### Work to do
1. Using the passage on China's economic slowdown, mark each statement yes or no and quote the deciding words: (a) In December, retail sales grew faster than industrial production. (b) The December figures came in above economists' forecasts. (c) Chinese stocks are now in bear territory.
2. Go on writing the passage on China's economic slowdown from the point where it stops.

### Extracted text
Although consumer spending and more innovative private sector companies are expected to help China’s economy expand in the future, analysts worry that their development will be too slow to offset the current and painful industrial slowdown.
And the government’s response could add to the challenges. The government has rolled out a raft of stimulus measures to help bolster the economy. But that only threatens to leave already struggling companies even deeper in debt.
Taken collectively, China’s results could spell more trouble for global growth, even as the economy in the United States shows resilience.
Separate monthly data released on Tuesday offered no sign that China’s slowdown was bottoming out. In December, industrial production rose 5.9 percent from a year ago, retail sales increased 11.1 percent and investment rose 10 percent — all of which were slightly below economists’ forecasts.
In a news release on Tuesday, China’s state statistics agency said the growth rate last year was challenged by a “complicated international environment and increasing downward pressure on the economy.” However, it added that the economy “achieved moderate but stable and sound development.”
The weakness in China has reverberated around the world, as investors try to dissect what’s actually happening in the country’s economy. The plunge in Chinese stocks, which are now in bear territory, only clouds the outlook.
To be sure, 6.8% annualized economic growth is nothing to sneeze at, but it stands in sharp contrast to the past when China’s economy was growing at a double digit pace. Of course, to a large degree this was happening in response to the government’s ongoing efforts to modernize an economy that decades behind the rest of the world when the modernization process began and which was characterized by massive construction projects, a huge expansion of China’s manufacturing base, the creation of a real consumer economy, and, at least in the country’s major cities, the emergence of something that in some sense can be called a Chinese “middle class.” In many respects, what China experienced during that time period resembled the massive economic growth that history records in places such as the United Kingdom and the United States during the during the Industrial Revolution, and then again in the United States and elsewhere in the immediate years after the Second World War. History also tells us, though, that economic growth at that level is largely unsustainable, and it is replete with examples of economic slowdowns or even outright depressions that would interrupt growth for one reason or another. While China’s economy still remains tightly controlled in many respects, the fact that it is now nearly as dependent on the fluctuations of the market as the rest of the world seemingly makes a slowdown at some point inevitable. Additionally, while there is still much room for growth in China it seems inevitable that as the economy there matures it will enter a phase where the upper limit on sustainable growth will be lower than it has been in the past.
Economic slowdowns in China have long been a cause for worry in the West, of course, due to the extent to which China’s economy is now so deeply tied to the world economy and the potential impact that a slowdown in China could have around the world. The extent of that concern can be seen in the extent to which instability in Chinese stock markets so easily reverberates around the world now in much the same way that signs of stock market nervousness in Europe or the United States have long had an international impact. An economic downturn in China, investors and analysts fear, could end up slowing growth world wide thanks to the domino effect that it would create, and experts worry that the Chinese government may be responding to these signs of a slowdown in precisely the wrong way:
China has forgotten the first law of holes. It’s in one, but it’s still digging.

Data items:
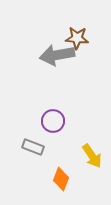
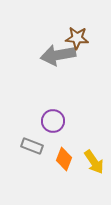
gray arrow: moved 1 px right
gray rectangle: moved 1 px left, 1 px up
yellow arrow: moved 2 px right, 6 px down
orange diamond: moved 3 px right, 20 px up
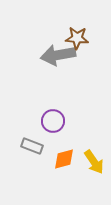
orange diamond: rotated 55 degrees clockwise
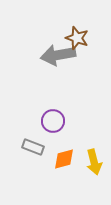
brown star: rotated 15 degrees clockwise
gray rectangle: moved 1 px right, 1 px down
yellow arrow: rotated 20 degrees clockwise
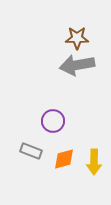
brown star: rotated 20 degrees counterclockwise
gray arrow: moved 19 px right, 10 px down
gray rectangle: moved 2 px left, 4 px down
yellow arrow: rotated 15 degrees clockwise
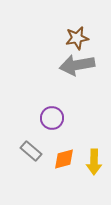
brown star: rotated 10 degrees counterclockwise
purple circle: moved 1 px left, 3 px up
gray rectangle: rotated 20 degrees clockwise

### Answers by task
1.
(a) Yes: "industrial production rose 5.9 percent from a year ago, retail sales increased 11.1 percent"
(b) No: "all of which were slightly below economists’ forecasts"
(c) Yes: "Chinese stocks, which are now in bear territory"

2.
Specifically, China is adding debt at a pretty fast pace even though it’s already done too much of that the last seven years. And it’s doing it even though the economy is slowing — on Tuesday, the country reported that its economy expanded at 6.9 percent in 2015, the slowest pace in a quarter century.
Despite that slow growth — which many analysts say actually is better than the reality — new borrowing has climbed to its highest level in six months. It’s enough that China now has more total debt—including the government, households, and corporations—relative to the size of its economy than we do to ours.
Now wait a minute. Why is China racking up so much debt? Well, the simple story is that Beijing has tried to replace all the foreign customers it lost during the financial crisis with even more spending on roads, buildings and other infrastructure until Chinese customers are ready to take their place.
But that last part is a lot trickier than it sounds. It means building a stronger safety net so people feel like they can spend. And letting zombie companies go out of business so there’s room for actually successful ones that can afford to pay workers more. And then giving people enough time to get used to the idea of not socking every last yuan away. Beijing, though, hasn’t done any of this. Instead, it’s just told state-owned companies and local governments to keep borrowing more and more and more without much of a plan for doing anything else tomorrow.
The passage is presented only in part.